» Task objective: Can you write out the listing word for word, from its first line down to the line containing "What is the value", including both of those lines?

» Information supplied:
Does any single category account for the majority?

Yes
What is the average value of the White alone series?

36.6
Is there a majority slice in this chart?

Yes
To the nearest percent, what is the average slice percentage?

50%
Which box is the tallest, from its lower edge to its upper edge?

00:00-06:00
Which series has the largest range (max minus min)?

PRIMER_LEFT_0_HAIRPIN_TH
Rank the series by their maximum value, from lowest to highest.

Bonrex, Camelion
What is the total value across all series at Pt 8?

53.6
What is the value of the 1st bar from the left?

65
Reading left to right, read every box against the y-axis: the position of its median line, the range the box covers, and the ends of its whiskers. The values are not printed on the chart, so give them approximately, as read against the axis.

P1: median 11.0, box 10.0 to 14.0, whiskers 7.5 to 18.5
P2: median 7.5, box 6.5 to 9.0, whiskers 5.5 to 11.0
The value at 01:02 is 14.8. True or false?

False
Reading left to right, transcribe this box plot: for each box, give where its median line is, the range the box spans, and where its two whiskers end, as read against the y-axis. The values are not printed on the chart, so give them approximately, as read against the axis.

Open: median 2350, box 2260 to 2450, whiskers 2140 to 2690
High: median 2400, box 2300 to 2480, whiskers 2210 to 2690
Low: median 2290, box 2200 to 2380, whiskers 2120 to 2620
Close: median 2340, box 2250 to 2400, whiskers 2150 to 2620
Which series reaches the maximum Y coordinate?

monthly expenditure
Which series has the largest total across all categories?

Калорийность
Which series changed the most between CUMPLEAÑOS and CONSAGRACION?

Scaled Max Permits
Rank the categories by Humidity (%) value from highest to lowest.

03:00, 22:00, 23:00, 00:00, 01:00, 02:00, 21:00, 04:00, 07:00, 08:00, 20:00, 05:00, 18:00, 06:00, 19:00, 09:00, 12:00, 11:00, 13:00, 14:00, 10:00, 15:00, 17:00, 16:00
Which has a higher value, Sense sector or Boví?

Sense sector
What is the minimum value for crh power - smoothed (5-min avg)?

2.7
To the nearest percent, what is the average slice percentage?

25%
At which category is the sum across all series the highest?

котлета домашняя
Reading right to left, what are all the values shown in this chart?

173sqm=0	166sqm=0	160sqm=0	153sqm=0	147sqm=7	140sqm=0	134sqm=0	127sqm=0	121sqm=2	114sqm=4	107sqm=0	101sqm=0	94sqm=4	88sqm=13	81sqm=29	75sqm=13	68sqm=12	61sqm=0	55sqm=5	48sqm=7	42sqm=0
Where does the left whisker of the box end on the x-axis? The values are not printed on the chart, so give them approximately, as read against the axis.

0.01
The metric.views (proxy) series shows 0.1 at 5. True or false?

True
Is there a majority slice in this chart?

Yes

» Response to this task:
Does any single category account for the majority?

Yes
What is the average value of the White alone series?

36.6
Is there a majority slice in this chart?

Yes
To the nearest percent, what is the average slice percentage?

50%
Which box is the tallest, from its lower edge to its upper edge?

00:00-06:00
Which series has the largest range (max minus min)?

PRIMER_LEFT_0_HAIRPIN_TH
Rank the series by their maximum value, from lowest to highest.

Bonrex, Camelion
What is the total value across all series at Pt 8?

53.6
What is the value of the 1st bar from the left?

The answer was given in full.